Static rules can help. For instance, too many BCC recipients, very short body text, and all caps subjects are some of the hallmarks of spam emails. Likewise, some sender domains and email addresses can be associated with spam. But for the most part, spam detection mainly relies on analyzing the content of the message.
Naïve Bayes machine learning
Machine learning algorithms use statistical models to classify data. In the case of spam detection, a trained machine learning model must be able to determine whether the sequence of words found in an email are closer to those found in spam emails or safe ones.
Different machine learning algorithms can detect spam, but one that has gained appeal is the “naïve Bayes” algorithm. As the name implies, naïve Bayes is based on “Bayes’ theorem,” which describes the probability of an event based on prior knowledge.
The reason it is called “naïve” is that it assumes features of observations are independent. Let’s say you want to use naïve Bayes machine learning to predict whether it will rain or not. In this case, your features could be temperature and humidity, and the event you’re predicting is rainfall.
Naïve Bayes is a very efficient and fast machine learning algorithm, which lent to its popularity in many fields.
In the case of spam detection, things get a bit more complicated. Our target variable is whether a given email is “spam” or “not spam” (also called “ham”). The features are the words or word combinations found in the email’s body. In a nutshell, we want to find out calculate the probability that an email message is spam based on its text.
The catch here is that our features are not necessarily independent. For instance, consider the terms “grilled,” “cheese,” and “sandwich.” They can have separate meanings depending on whether they successively or in different parts of the message. Another example are the words “not” and “interesting.” In this case, the meaning can be completely different depending on where they appear in the message. But even though feature independence is complicated in text data, the naïve Bayes classifier has proven to be efficient in natural language processing tasks if you configure it properly.
Spam detection is a supervised machine learning problem. This means you must provide your machine learning model with a set of examples of spam and ham messages and let it find the relevant patterns that separate the two different categories.
Most email providers have their own vast data sets of labeled emails. For instance, every time you flag an email as spam in your Gmail account, you’re providing Google with training data for its machine learning algorithms. (Note: Google’s spam detection algorithm is much more complicated than what we’re examining here, and the company has mechanisms to prevent abuse of its “Report Spam” feature.)
There are some open-source data sets, such as the spambase data set of the University of California, Irvine, and the Enron spam data set. But these data sets are for educational and test purposes and aren’t of much use in creating production-level machine learning models.
Companies that host their own email servers can easily create specialized data sets that tune their machine learning models to the specific language of their line of work. For instance, the data set of a company that provides financial services will look much different from that of a construction company.
Training the machine learning model
Although natural language processing has seen a lot of exciting advances in recent years, artificial intelligence algorithms still don’t understand language in the way we do.

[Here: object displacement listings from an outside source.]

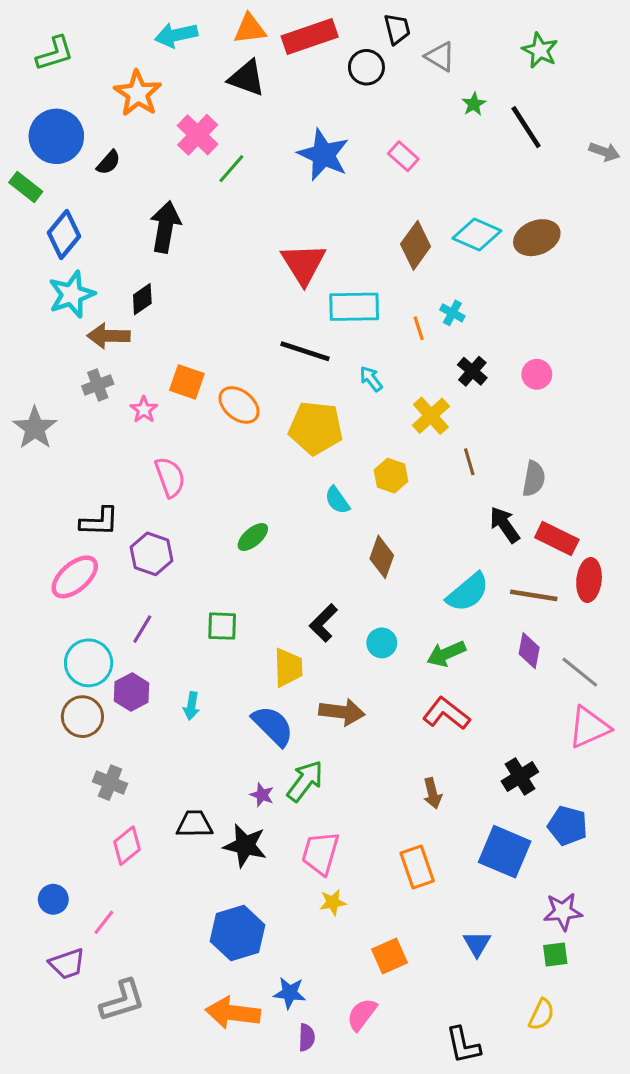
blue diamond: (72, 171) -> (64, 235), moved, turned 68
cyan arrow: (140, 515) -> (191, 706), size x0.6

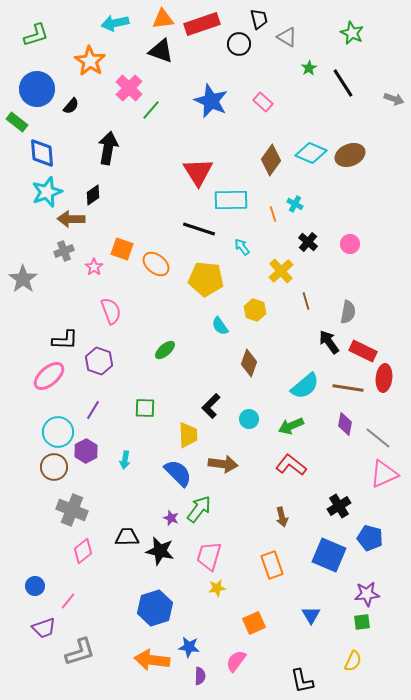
blue diamond: (64, 235) -> (42, 153), turned -44
gray cross: (110, 783) -> (72, 510), size x1.4

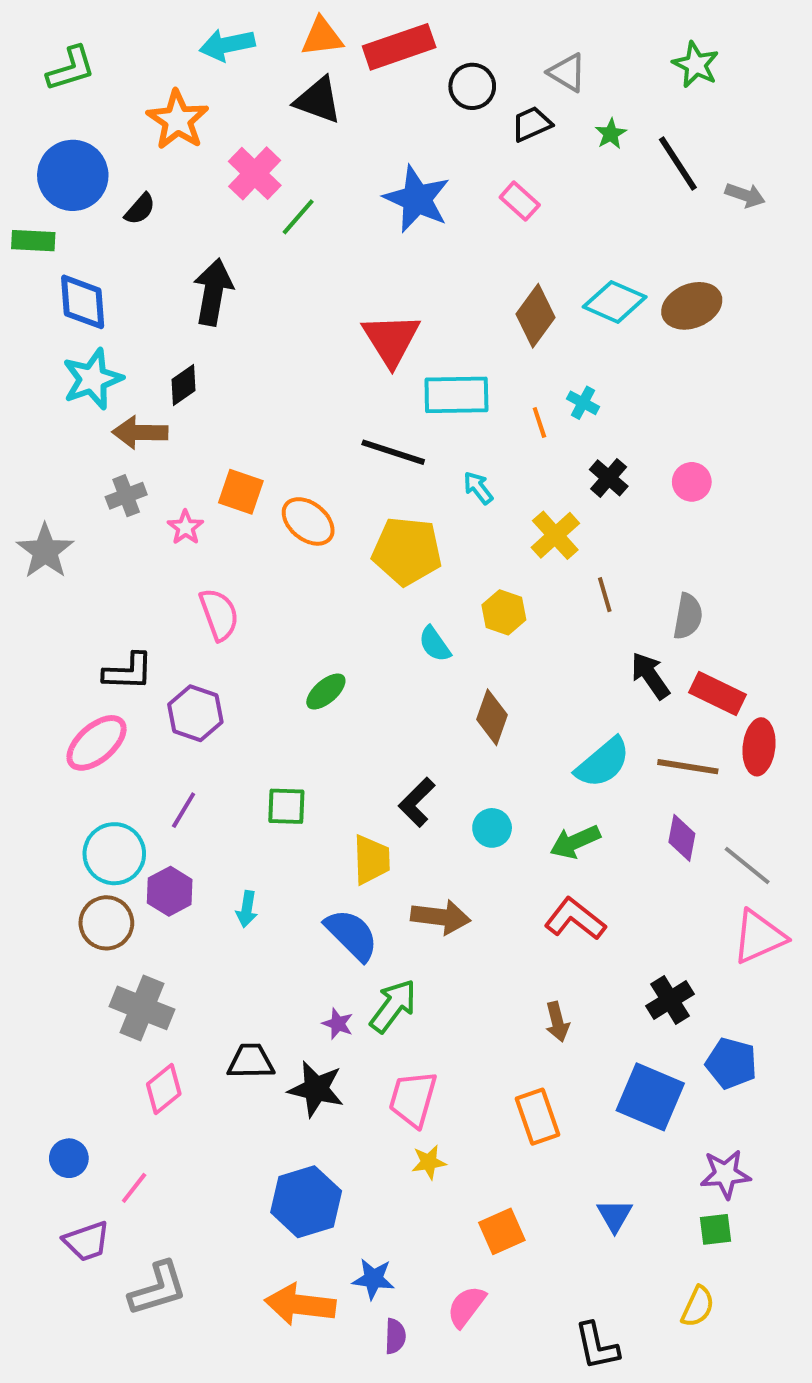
black trapezoid: (259, 19) -> (532, 124), moved, turned -100
gray arrow: (394, 99) -> (745, 195), moved
green rectangle: (17, 122) -> (33, 241), turned -35

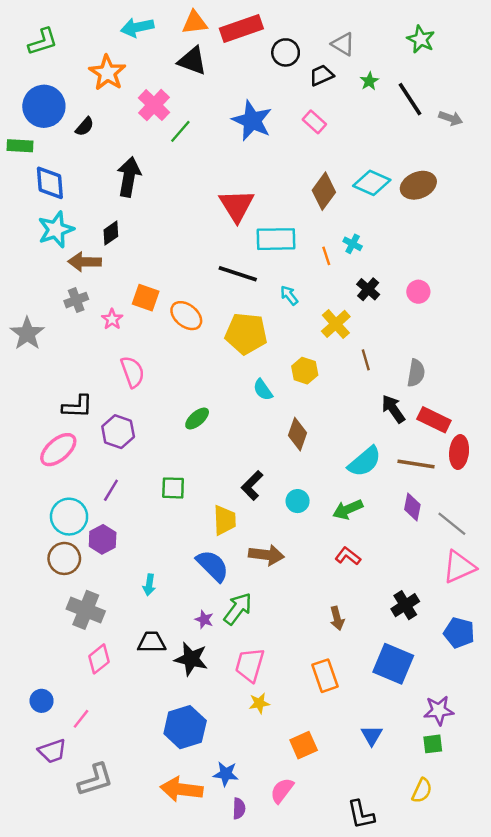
cyan arrow: (247, 909) -> (149, 585), moved
red L-shape: (575, 919) -> (348, 556), size x0.7
blue pentagon: (731, 1063) -> (459, 633), moved

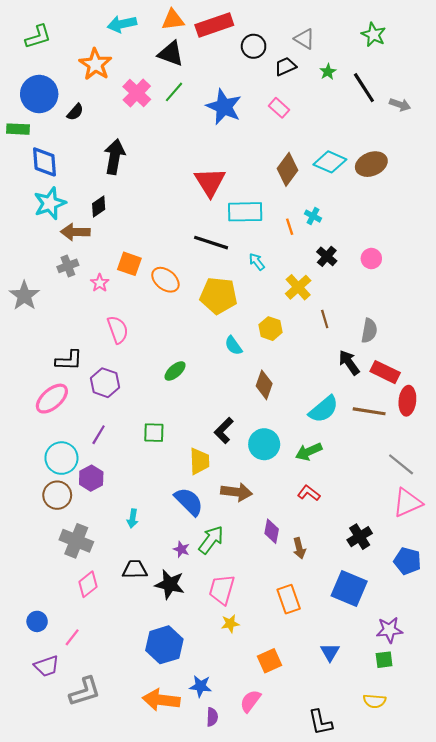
green line: (180, 131) -> (174, 92), moved
cyan circle: (298, 501) -> (264, 444), size x1.5
purple diamond: (412, 507) -> (272, 531), moved
yellow semicircle: (422, 791) -> (375, 701), turned 70

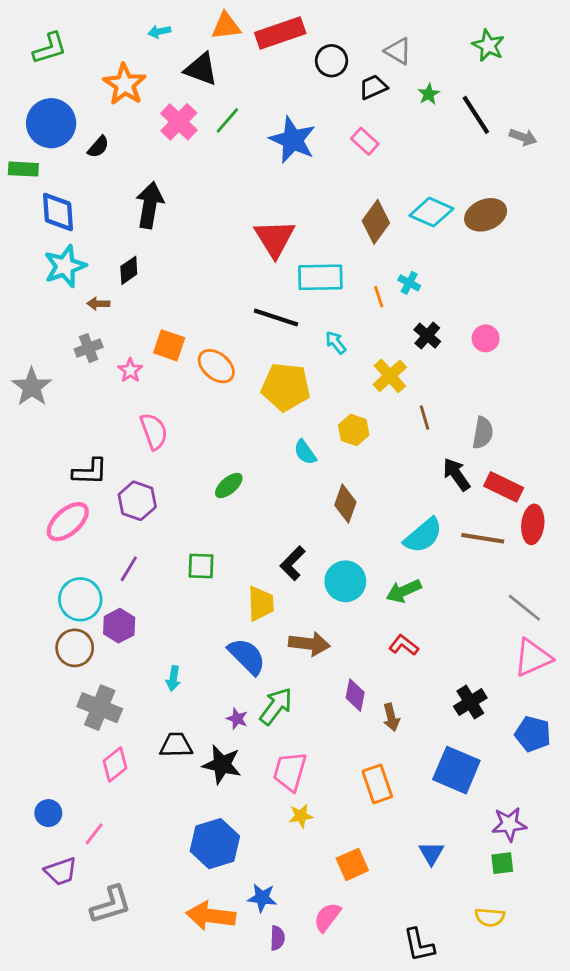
cyan arrow: (122, 24) -> (159, 32), size x0.6
black triangle: (171, 54) -> (201, 69), moved
brown arrow: (75, 232) -> (98, 304), size x0.6

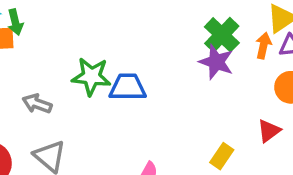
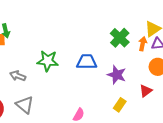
purple star: (216, 62) -> (117, 75), moved
blue trapezoid: (128, 87) -> (87, 62), moved

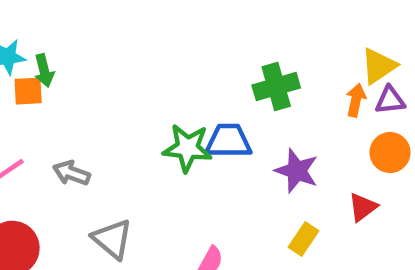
green cross: (120, 38) -> (276, 86), moved, turned 30
green star: (48, 61) -> (187, 148), moved
gray triangle: (25, 105) -> (112, 239), moved

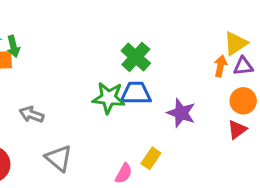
green cross: (276, 86) -> (136, 57), moved, turned -32
red triangle: (363, 207) -> (237, 130), moved
yellow rectangle: (304, 239) -> (151, 158), moved

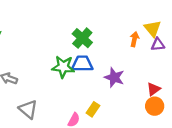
yellow triangle: (236, 43) -> (153, 29), turned -36
orange arrow: (220, 66) -> (134, 39), moved
orange circle: (243, 101) -> (155, 106), moved

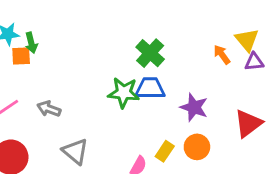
orange arrow: (134, 39) -> (222, 55), turned -48
red triangle: (154, 89) -> (248, 123), size x1.5
orange circle: (155, 106) -> (197, 147), moved

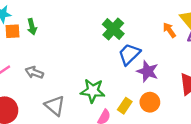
green arrow: (31, 43) -> (32, 27), moved
blue trapezoid: (150, 88) -> (129, 54), moved, turned -45
green star: (124, 93) -> (93, 91), moved

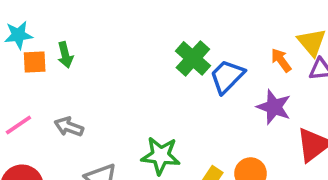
blue trapezoid: (129, 54) -> (227, 76), moved
purple star: (148, 71) -> (274, 107), moved

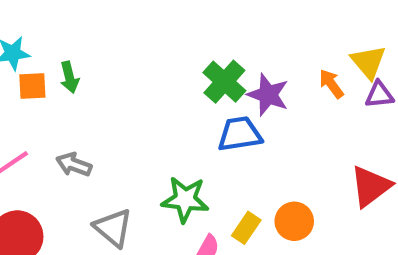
blue trapezoid: (227, 76) -> (240, 134), moved, turned 36
purple star: (274, 107) -> (268, 95), moved

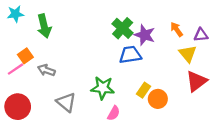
yellow triangle: (368, 62) -> (188, 54), moved
green arrow: (69, 77) -> (44, 26), size x1.5
orange square: (32, 86) -> (25, 56), moved, turned -32
yellow rectangle: (246, 228) -> (143, 90), moved

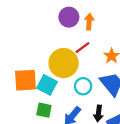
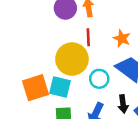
red line: (83, 48) -> (88, 37), turned -42

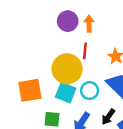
cyan square: (60, 87) -> (66, 93), moved
black arrow: (123, 104) -> (108, 117), turned 35

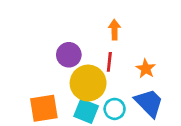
purple circle: (68, 21) -> (69, 55), moved

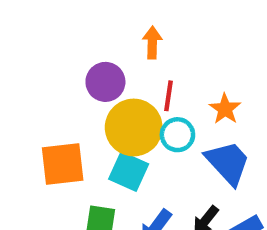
orange arrow: (114, 30) -> (152, 43), moved
cyan circle: (115, 109) -> (177, 135), moved

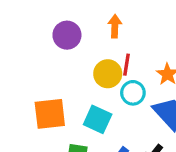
purple circle: (105, 82) -> (67, 35), moved
yellow circle: (134, 127) -> (108, 74), moved, size x0.7

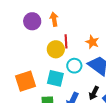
purple circle: (67, 35) -> (32, 21), moved
cyan circle: (133, 93) -> (74, 66), moved

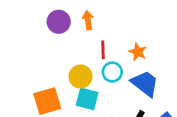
yellow circle: (56, 49) -> (81, 77), moved
cyan circle: (74, 66) -> (112, 72), moved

Therefore, one of the key steps in developing a spam-detector machine learning model is preparing the data for statistical processing. Before training your naïve Bayes classifier, the corpus of spam and ham emails must go through certain steps.
Consider a data set containing the following sentences:
Steve wants to buy grilled cheese sandwiches for the party
Sally is grilling some chicken for dinner
I bought some cream cheese for the cake
Text data must be “tokenized” before being fed to machine learning algorithms, both when training your models and later when making predictions on new data. In essence, tokenization means splitting your text data into smaller parts. If you split the above data set by single words (also called unigram), you’ll have the following vocabulary. Note that I’ve only included each word once.
Steve, wants, to, buy, grilled, cheese, sandwiches, for, the, party, Sally, is, grilling, some, chicken, dinner, I, bought, cream, cake
We can remove words that appear both in spam and ham emails and don’t help in telling the difference between the two classes. These are called “stop words” and include terms such as the, for, is, to, and some. In the above data set, removing stop words will reduce the size of our vocabulary by five words.
We can also use other techniques such as “stemming” and “lemmatization,” which transform words to their base forms. For instance, in our example data set, buy and bought have a common root, as do grilled and grill. Stemming and lemmatization can help further simplify our machine learning model.
In some cases, you should consider using bigrams (two-word tokens), trigrams (three-word token), or larger n-grams. For instance, tokenizing the above data set in bigram form will give us terms such as “cheese cake,” and using trigrams will produce “grilled cheese sandwich.”
Once you’ve processed your data, you’ll have a list of terms that define the features of your machine learning model. Now you must determine which words or—if you’re using n-grams—word sequences are relevant to each of your spam and ham classes.
When you train your machine learning model on the training data set, each term is assigned a weight based on how many times it appears in spam and ham emails. For instance, if “win big money prize” is one of your features and only appears in spam emails, then it will be given a larger probability of being spam. If “important meeting” is only mentioned in ham emails, then its inclusion in an email will increase the probability of that email being classified as not spam.
Once you have processed the data and assigned the weights to the features, your machine learning model is ready filter spam. When a new email comes in, the text is tokenized and run against the Bayes formula. Each term in the message body is multiplied by its weight and the sum of the weight determine the probability that the email is spam. (In reality, the calculation is a bit more complicated, but to keep things simple, we’ll stick to the sum of weights.)
Advanced spam detection with machine learning
Simple as it sounds, the naïve Bayes machine learning algorithm has proven to be effective for many text classification tasks, including spam detection.
But this does not mean that it is perfect.
Like other machine learning algorithms, naïve Bayes does not understand the context of language and relies on statistical relations between words to determine whether a piece of text belongs to a certain class. This means that, for instance, a naïve Bayes spam detector can be fooled into overlooking a spam email if the sender just adds some non-spam words at the end of the message or replace spammy terms with other closely related words.
Naïve Bayes is not the only machine learning algorithm that can detect spam. Other popular algorithms include recurrent neural networks (RNN) and transformers, which are efficient at processing sequential data like email and text messages.
A final thing to note is that spam detection is always a work in progress. As developers use AI and other technology to detect and filter out noisome messages from emails, spammers find new ways to game the system and get their junk past the filters. That is why email providers always rely on the help of users to improve and update their spam detectors.